The HAS report omits another explanation: it refers to the establishment of gendered identity in childhood and adolescence. Children learn early on that there are boys and girls. This motivates them to observe their parents in order to understand what makes them tick: the masculine in their father, the feminine in their mother. They identify with them, in the hope of fulfilling their expectations of having a son or daughter. The filial bond can then become confused, through no fault of the parents or the child, if at puberty the child finds these expectations difficult to meet. This can lead to transgender suffering, the bodily reality felt to be ‘incongruent’ with this hope.
Psychodynamic understanding does not involve psychiatric labelling, but a reweaving of the embarrassed construction of identity. The wish expressed to transition to the other sex is understood as a pubertal sexuation anxiety, addressed by the psychologist without preconceptions and with strict respect for personal development, which is made possible by an in-depth understanding of the confusion from which it emanates. It should be noted that it also sheds light on the demand for detransition, which we know often occurs later, with appalling regret - something that the HAS report avoids.

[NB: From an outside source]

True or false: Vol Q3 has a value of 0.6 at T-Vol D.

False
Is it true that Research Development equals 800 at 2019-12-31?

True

Many countries that were pioneers now advise against gender transition for minors
The omission of psychodynamic understanding is an ethical error on the part of the HAS. Does this mean that the group of commissioned ‘experts’ did not respect the balance of an ongoing debate in French and international society? Or that they were unaware that many countries that wanted to be pioneers are now advising against the recommendations they are making? This leads to two other truly serious errors.
The HAS overlooks the fact that the slow maturation of the sexual establishment in children, then its gradual implementation in adolescents, is the basis for rejecting the idea that a medical and surgical transition process should be initiated before legal majority: the young person cannot measure the impact of such a decision on his or her future life. The ‘experts’ have undoubtedly realised this, however: whereas the aim is to avoid immediacy in response to the impatience of young people to be relieved, their report recommends ‘going quickly’ with minors aged 16.

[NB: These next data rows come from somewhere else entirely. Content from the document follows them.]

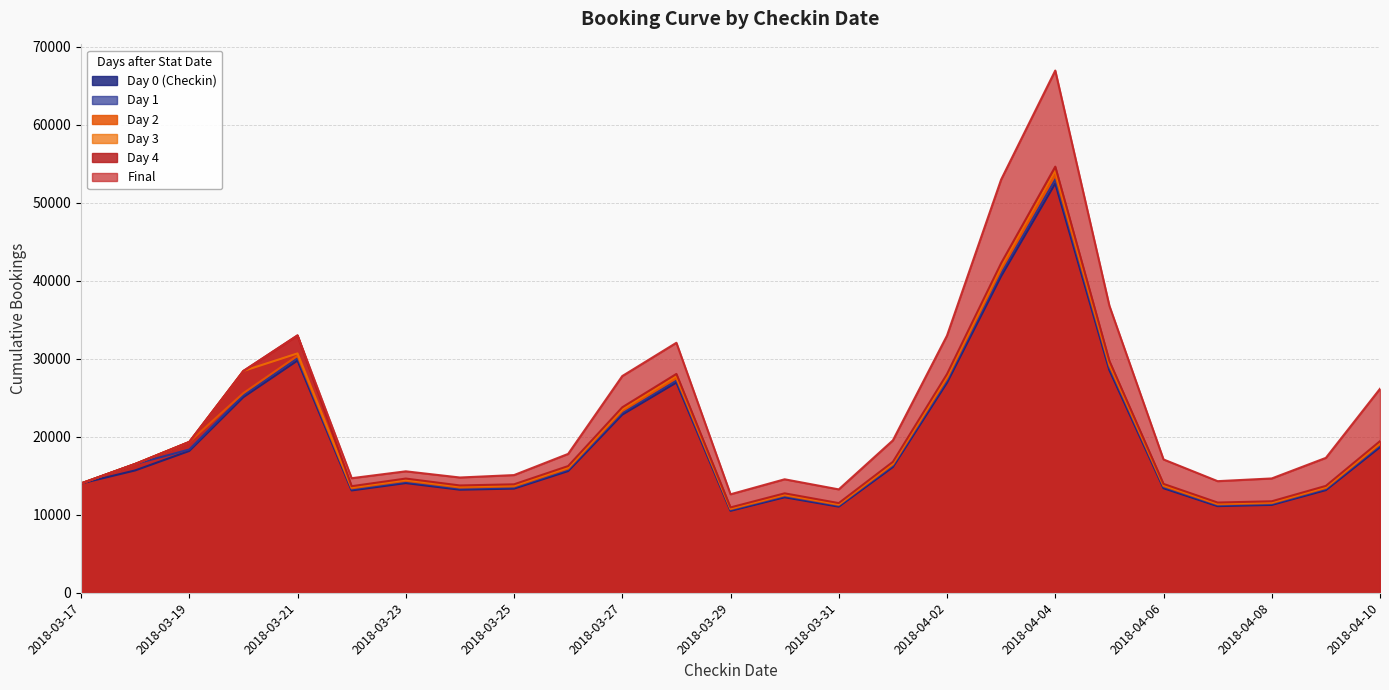

Reading left to right, transcribe all the data shown in this chart.

Day 0 (Checkin): 14009	15679	18176	25076	29767	13116	14058	13209	13351	15597	22833	26944	10502	12239	11038	16115	26927	40579	52466	28537	13400	11104	11260	13157	18662
Day 1: 14009	16505	18360	25330	30068	13249	14201	13343	13486	15755	23064	27217	10609	12363	11150	16278	27199	40989	52996	28826	13536	11217	11374	13290	18851
Day 2: 14009	16505	19327	25586	30372	13383	14345	13478	13623	15915	23297	27492	10717	12488	11263	16443	27474	41404	53532	29118	13673	11331	11489	13425	19042
Day 3: 14009	16505	19327	28429	30679	13519	14490	13615	13761	16076	23533	27770	10826	12615	11377	16610	27752	41823	54073	29413	13812	11446	11606	13561	19235
Day 4: 14009	16505	19327	28429	32989	13656	14637	13753	13900	16239	23771	28051	10936	12743	11492	16778	28033	42246	54620	29711	13952	11562	11724	13698	19430
Final: 14009	16505	19327	28429	32989	14684	15564	14772	15082	17798	27776	32043	12621	14543	13248	19534	32963	52964	66936	36784	17085	14303	14651	17290	26144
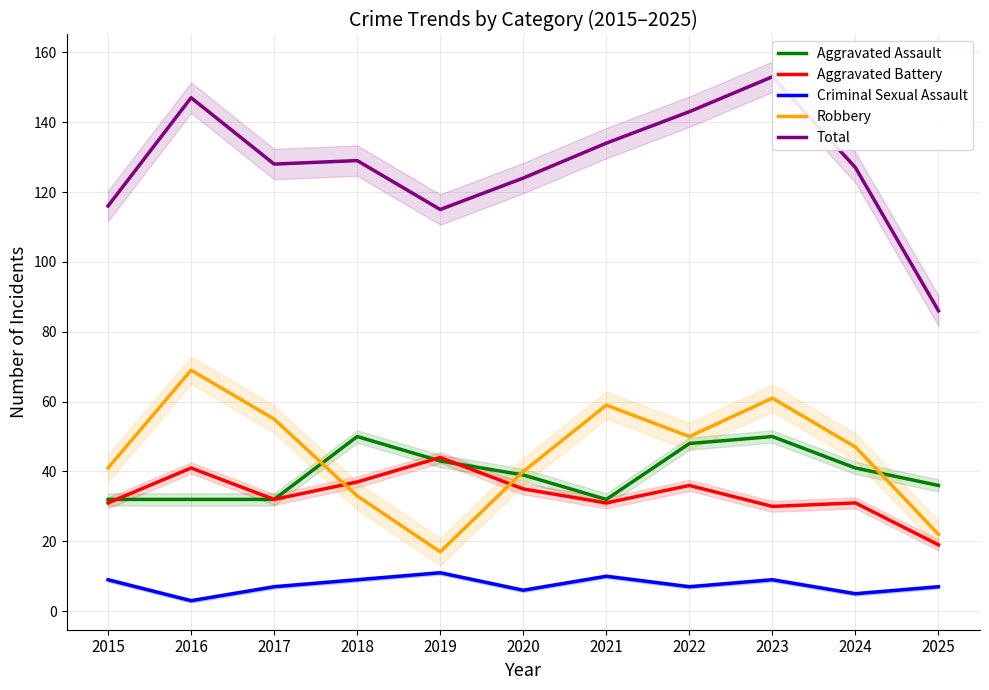

How many intersections are there between Robbery and Aggravated Assault?

3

Their recommendation is an attack on the physical and mental integrity of young people - even if their suffering must of course be listened to with empathy and seriousness - without validating the precipitation of a response with irreversible effects. In addition, the recommendation to exclude parents from a young minor's decision to go through ‘transition’ reflects the same attempt to hinder all reflection: it claims to protect young people from their parents' disagreement.

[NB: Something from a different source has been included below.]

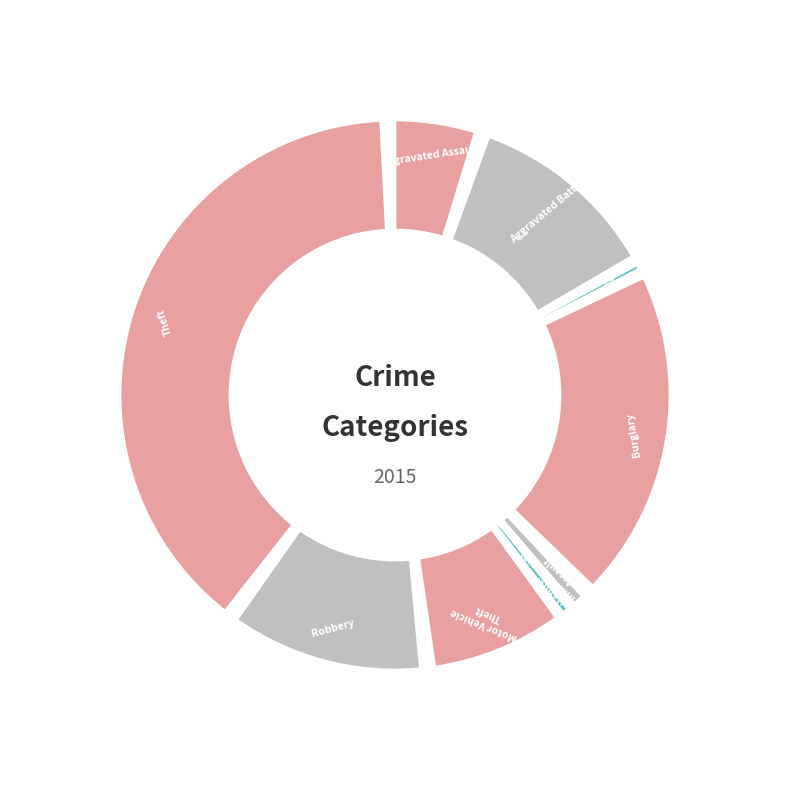

Is it true that Burglary is 27% of the pie?

False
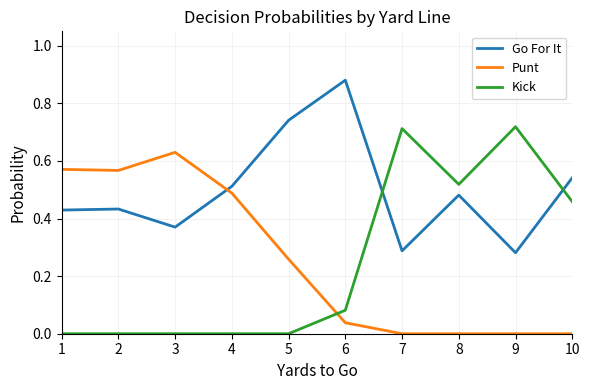

What is the total value across all series at 6?

1.0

In the best interests of the young person, this disagreement should be made known and discussed, without the young person being subjected to parental diktat. The child psychiatric interview can play this role, with no bias other than to help project the future. This will help them to mature, so that once they have reached adult maturity (around the age of 25), they can understand that there is never a ‘sex change’: just a change in sexual appearance, even if it may then appear to be beneficial in guaranteeing a happy life.